Time to buy Bono some new glasses

Jon Dahlager

If record sales were relevant, then J-Lo and Ja Rule should be messiahs. Or if not, at least spokespeople for a generation.

But Billboard chart positions don’t make saviors. And neither do radio play nor meaningless chunks of metal and plastic.

Judging by U2’s reception at the Grammys, someone apparently thinks otherwise.

Indeed, with eight nominations and four wins this year, U2 was re-elevated to heights they haven’t seen since the mid-80s.

Now the self-styled “best band in the world” has been thrust back into the spotlight.

The terrorist attacks were like a shot of Viagra for Bono and the boys as an overly sensitive music industry looked to the most marketable and least interesting way to sell a mourning nation musical Kleenex.

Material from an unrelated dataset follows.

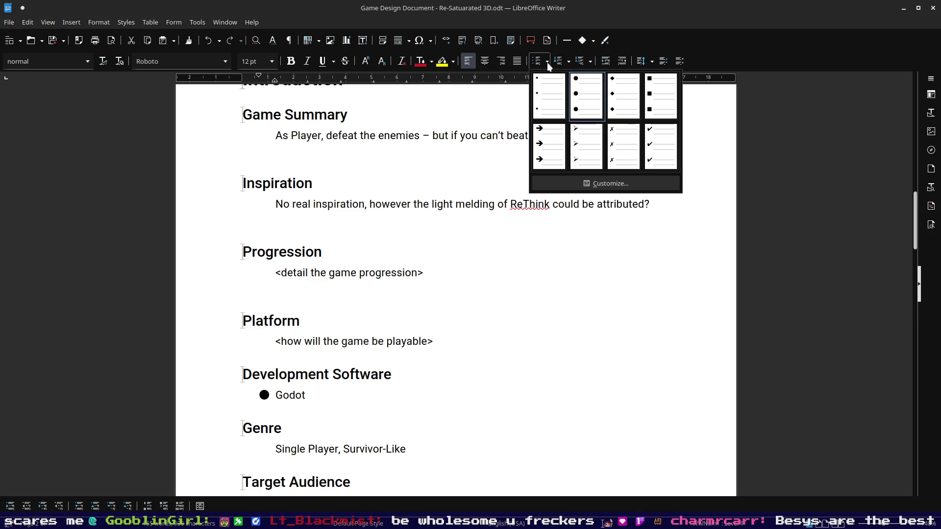
click(542, 94)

Enter U2’s “Stuck in a Moment You Can’t Get Out Of” and “Walk On,” from their 2000 release, “All That You Can’t Leave Behind.” With wonderfully ambiguous lyrics and a sound that reached back to the days of Radiohead’s “The Bends,” the tracks were exactly what record companies told listeners they needed – something numbingly familiar and derivative.

Radio play increased, U2 ended up with the 26th-best selling album of the year according to Billboard.com and the band took home a handful of Grammys.

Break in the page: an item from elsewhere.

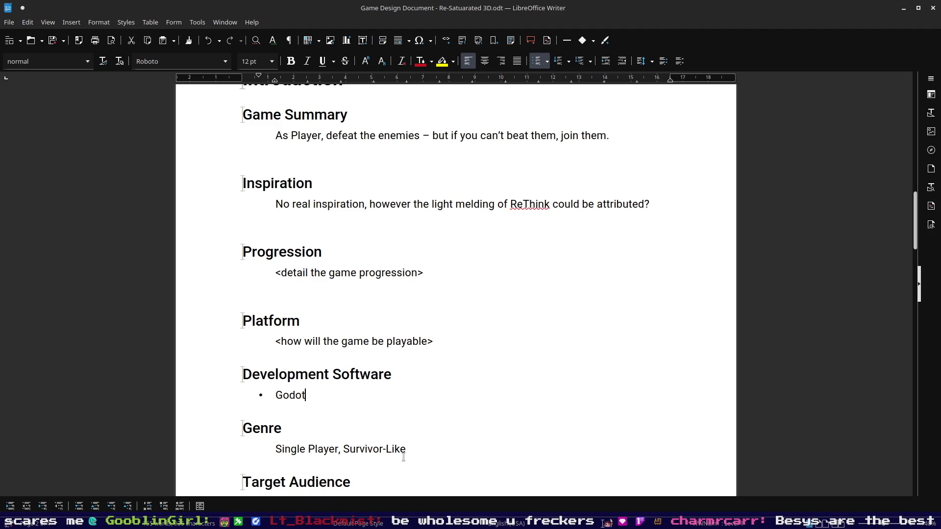
key(Return)
text(Blender)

But someone needs to take off the public’s rose-colored glasses and break Bono’s blue ones – he doesn’t need the damn things to see properly anyway – because U2 is not making music or statements that matter.

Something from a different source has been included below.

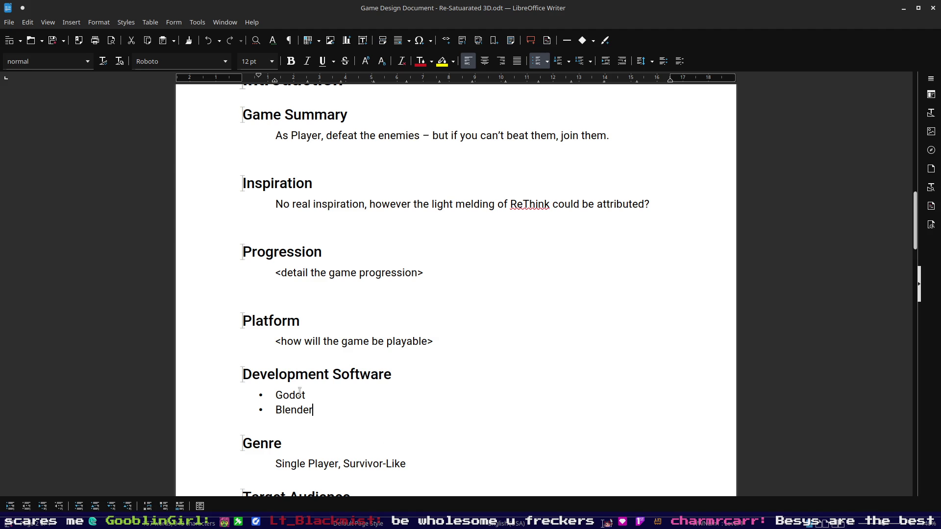
scroll(483, 379, down, 3)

The Entertainment Industry Foundation gave Bono the Humanitarian of the Year award on Valentine’s Day at the first “Love Rocks” benefit. Tom Cruise, Lauryn Hill and others, including a taped speech by Bill Clinton, paid tribute to the egomaniacal, stuck-in-a-moment-in-1987-when-he-was-still-cool rocker.

Time plastered a smug Bono, complete with U.S. flag-lined jacket, on its March 4 issue, along with a tagline reading “Can Bono save the world?”

As spokesman for DATA (Debt, AIDS, and Trade for Africa), a group he founded to help Africa, Bono says he wants the world to focus on dropping the continent’s countries’ debts, altering trade rules for poor countries and improving health care.

He met with Treasury Secretary Paul O’Neill and Bill Gates in February at the World Economic Forum, espousing his causes and impressing the Secretary.

Of course, this is nothing new to the ever-bespectacled political poet.

Ever since taking part in 1984’s Band Aid and a subsequent trip to an Ethiopian orphanage, Bono has been politically conscious, hobnobbing with everyone from the Pope to Bill Clinton.

It all seems wonderful. Bono is the classic case of: guy gets power and money, guy uses power and money to “do good and make a difference,” guy feels good as festering, starving Sudanese child manages one final smile before dying as a rich rock star he doesn’t know holds his hand and sheds a tear.

Even though Bono speaks intelligently about world issues, it’s hard to believe he actually realizes what he’s saying.

In the Time article, he says he doesn’t argue compassion. Instead, logic is his method.

One of the chief goals of DATA is to erase the accumulated $350 billion public debt of the world’s 52 poorest countries, most of these being in Africa. Bono says the countries should be funding health care and education rather than wasting money paying back loans taken by corrupt and defunct governments.

If he really cared about this sort of superfluous spending, Bono might focus on the expenses of his own band.

For the 1997 Pop Mart tour, the band spent more than $1.5 million per week to keep the show going.

Ticket prices for U2’s recent U.S. tour ranged from $45 for nosebleed-but-at-least-I-can-see-Bono’s-glasses-on-the-Trinitron seats to $130 gold circle seats.

The band grossed $109.7 million on the tour, according to Rollingstone.com, the highest of any musical act in 2001.

And since their stage show was much less extravagant than past years, the band ought to have enough money to personally help out – or outright purchase – at least one poor African nation.

And if not, they can always buy Bono a new pair of glasses.

Jon Dahlager is a junior in journalism and sociology from Cottage Grove, Minn. He is arts and entertainment editor of the Daily.